Implementing smartphone app technology for screening jaundiced newborns at the Korle-Bu Teaching Hospital

About 60% of all newborn infants will develop neonatal jaundice in the first week after birth. In most newborns, jaundice is physiological and clears spontaneously over the first few days, but a significant proportion will require treatment to avoid a persistently high level of bilirubin (hyperbilirubinaemia). Severe hyperbiliribinaemia may lead to brain damage (kernicterus), death and lifelong impairment. It is the most significant and preventable risk factor for cerebral palsy in Ghana. These complications of hyperbiliribinaemia are largely preventable with effective screening to achieve timely diagnosis and treatment. Subjective visual inspection of the eye and skin is the standard screening process in low-resource countries, but it is confounded by skin pigmentation and ambient light, and is particularly difficult for untrained individuals such as community health workers and parents. High-income countries recommend against relying solely on visual identification for diagnosis of neonatal jaundice.

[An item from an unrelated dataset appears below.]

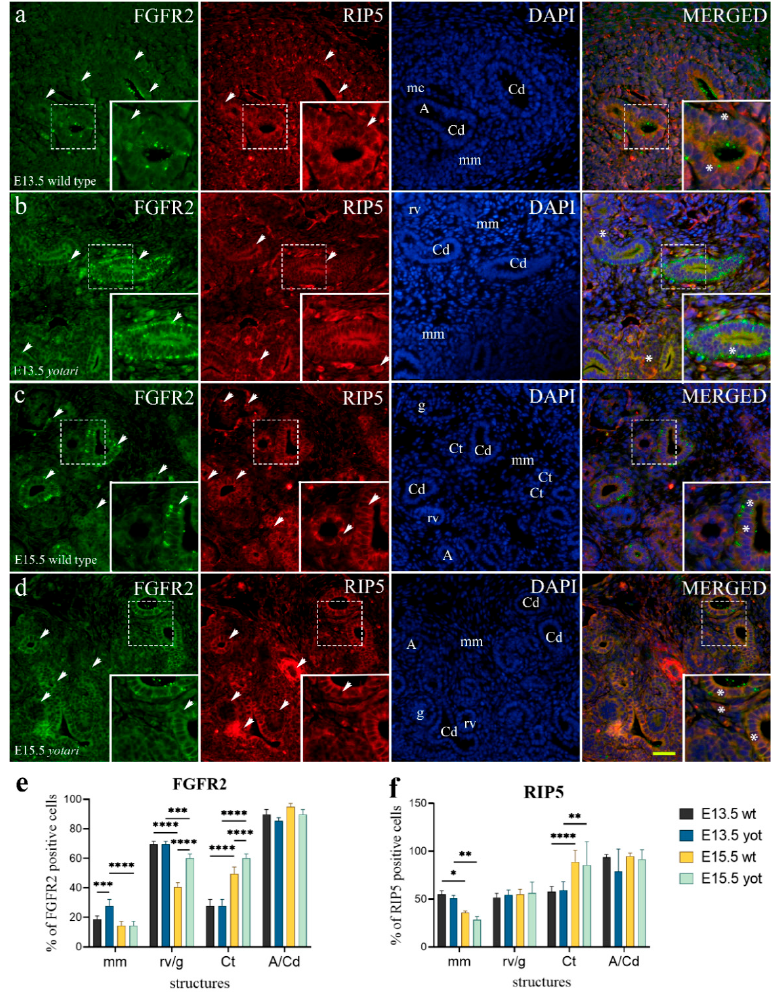
Figure 3. Double immunofluorescence staining of embryonic wild-type and yotari mouse kidneys with the FGFR2 and RIP5 markers ( a – d ). Arrows show the expression pattern of FGFR2 and RIP5 in metanephric mesenchyme (mm), renal vesicles (rv), glomeruli (g), convoluted tubules (Ct), ampullae (A), and collecting ducts (Cd) indicated on 4 ′ ,6-diamidino-2-phenylindole (DAPI) image. Immunoexpression of FGFR2, RIP5, 4 ′ ,6-diamidino-2-phenylindole (DAPI) staining and merged FGFR2, RIP5, and DAPI at embryonic days E13.5 and E15.5 in wild type ( a , c ) and yotari ( b , d ). The most prominent protein expression area is shown in inserts, corresponding to the dashed boxes. An asterisk denotes the zone where co-expression was detected. Images were taken on magnification ×40. The scale bar is 50 μ m, which refers to all images. The distribution of the percentages of FGFR2 ( e ), and RIP5 ( f ) positive cells in the metanephric mesenchyme (mm), renal vesicles (rv) or glomeruli (g), convoluted tubules (Ct), and ampulla (A) or collecting ducts (Cd) of wild type and yotari kidneys at embryonic days E13.5 and E15.5. Data are presented as the mean ± SD (vertical line) and analyzed by a two-way ANOVA test followed by Tukey’s multiple comparison test. Significant differences were indicated by * p < 0.05, ** p < 0.001, *** p < 0.0001, **** p < 0.00001. At each time point, ten substructures were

Available screening methods are expensive, invasive, and not usually accessible at the point of care in low-resource settings. Affordable, portable and reliable tools for screening newborns for jaundice are needed to tackle the burden of death and disability from neonatal jaundice.

The overall aim of the project is to develop a smartphone app for screening jaundiced newborns. The specific objectives of this study are to systematically assess the implementation of the smartphone app into routine clinical practice at the postnatal ward of Korle Bu Teaching Hospital and to evaluate the cost-effectiveness of the smartphone app screening tool in clinical practice.